The refuge, often described as “America’s Serengeti,” covers more than 19 million acres in northeastern Alaska. It is home to polar bears, caribou, moose and hundreds of species of migratory birds. For decades, Republicans and energy companies have been trying to gain access to the oil beneath the refuge’s coastal plain, known as the “1002 Area.”
The GOP tax law passed by Congress in late 2017 included a provision, introduced by Sen. Lisa Murkowski (R-Alaska), requiring the Interior Department to approve at least two lease sales for drilling — each covering no less than 400,000 acres. Since then, the Trump administration has been in a race to approve leases, at times ignoring and altering career scientists’ work in an effort to downplay the potential environmental impacts, as Politico reported in 2019.
Jenny Rowland-Shea, a senior public lands policy analyst at the left-leaning Center for American Progress, said Wednesday’s auction is “the logical conclusion to this completely flawed effort: a massive failure.”
“The process of getting to this lease sale has been nothing short of a sham and all eyes should be on a robust antitrust review,” she said in a statement. “Either the courts, President-elect Biden, or the new Congress should have no problem rejecting these bids.”
Autumn Hanna, vice president of Taxpayers for Common Sense, called it “a bust for taxpayers.”

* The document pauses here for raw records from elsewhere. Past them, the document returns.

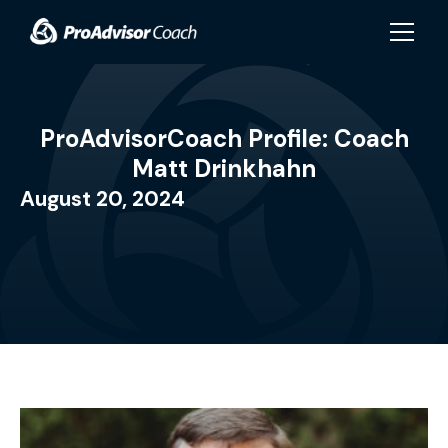
Skip to main content
ProAdvisorCoach Profile: Coach
Matt Drinkhahn
August 20, 2024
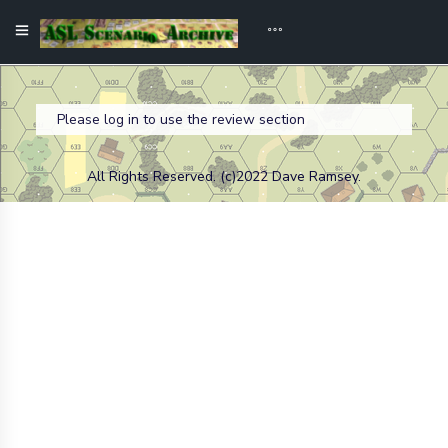
Please log in to use the review section
All Rights Reserved. (c)2022 Dave Ramsey.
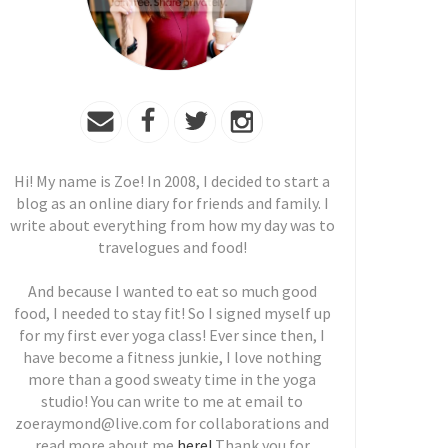
Hi! My name is Zoe! In 2008, I decided to start a
blog as an online diary for friends and family. I
write about everything from how my day was to
travelogues and food!
And because I wanted to eat so much good
food, I needed to stay fit! So I signed myself up
for my first ever yoga class! Ever since then, I
have become a fitness junkie, I love nothing
more than a good sweaty time in the yoga
studio! You can write to me at email to
zoeraymond@live.com for collaborations and
read more about me
here!
Thank you for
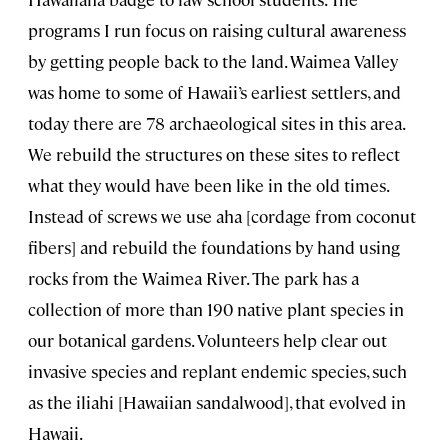
programs I run focus on raising cultural awareness
by getting people back to the land. Waimea Valley
was home to some of Hawaii’s earliest settlers, and
today there are 78 archaeological sites in this area.
We rebuild the structures on these sites to reflect
what they would have been like in the old times.
Instead of screws we use aha [cordage from coconut
fibers] and rebuild the foundations by hand using
rocks from the Waimea River. The park has a
collection of more than 190 native plant species in
our botanical gardens. Volunteers help clear out
invasive species and replant endemic species, such
as the iliahi [Hawaiian sandalwood], that evolved in
Hawaii.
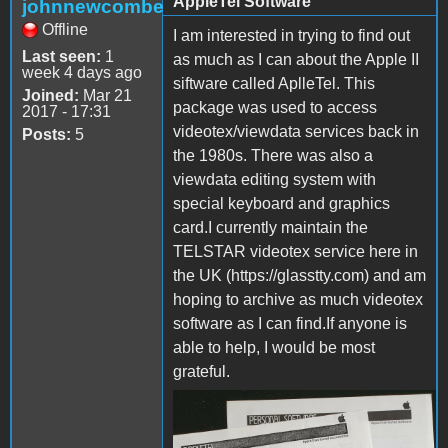
AppleTel Software
johnnewcombe
Offline
I am interested in trying to find out
Last seen:
1
as much as I can about the Apple II
week 4 days ago
siftware called AplleTel. This
Joined:
Mar 21
package was used to access
2017 - 17:31
videotex/viewdata services back in
Posts:
5
the 1980s. There was also a
viewdata editing system with
special keyboard and graphics
card.I currently maintain the
TELSTAR videotex service here in
the UK (https://glasstty.com) and am
hoping to archive as much videotex
software as I can find.If anyone is
able to help, I would be most
grateful.
appletel.jpg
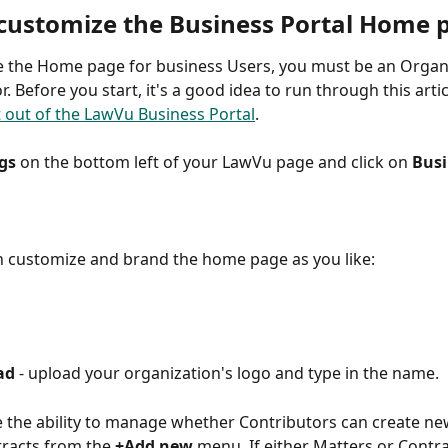
customize the Business Portal Home 
 the Home page for business Users, you must be an Organi
. Before you start, it's a good idea to run through this artic
 out of the LawVu Business Portal
. 
gs
 on the bottom left of your LawVu page and click on 
Busi
 customize and brand the home page as you like: 
ad 
- upload your organization's logo and type in the name. 
 the ability to manage whether Contributors can create ne
racts from the
 +Add new
 menu. If either Matters or Contra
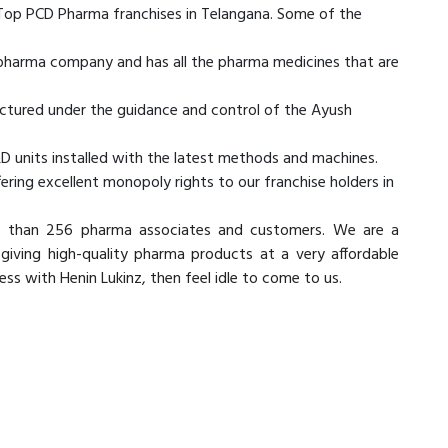
 Top PCD Pharma franchises in Telangana. Some of the
d pharma company and has all the pharma medicines that are
actured under the guidance and control of the Ayush
D units installed with the latest methods and machines.
ring excellent monopoly rights to our franchise holders in
e than 256 pharma associates and customers. We are a
ving high-quality pharma products at a very affordable
iness with Henin Lukinz, then feel idle to come to us.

“Holding this lease sale at the 11th hour of this Administration, during the pandemic when oil demand is low and prices in flux, all but doomed this already questionable sale from the start,” she said. “Now taxpayers will have to deal with the fallout.”
The eleventh-hour lease sale comes less than two weeks before President-elect Joe Biden assumes office. Biden has repeatedly vowed to block oil drilling in the refuge, although active leases are likely to prove difficult to revoke.
Despite the severe lack of industry interest on Wednesday, Murkowski called it “a great day and the result of many Alaskans’ tireless efforts over the course of decades.”
“The first lease sale in the non-wilderness 1002 Area did not occur under ideal conditions, but it will benefit Alaskans both in the short-term and well into the future,” she said in a statement.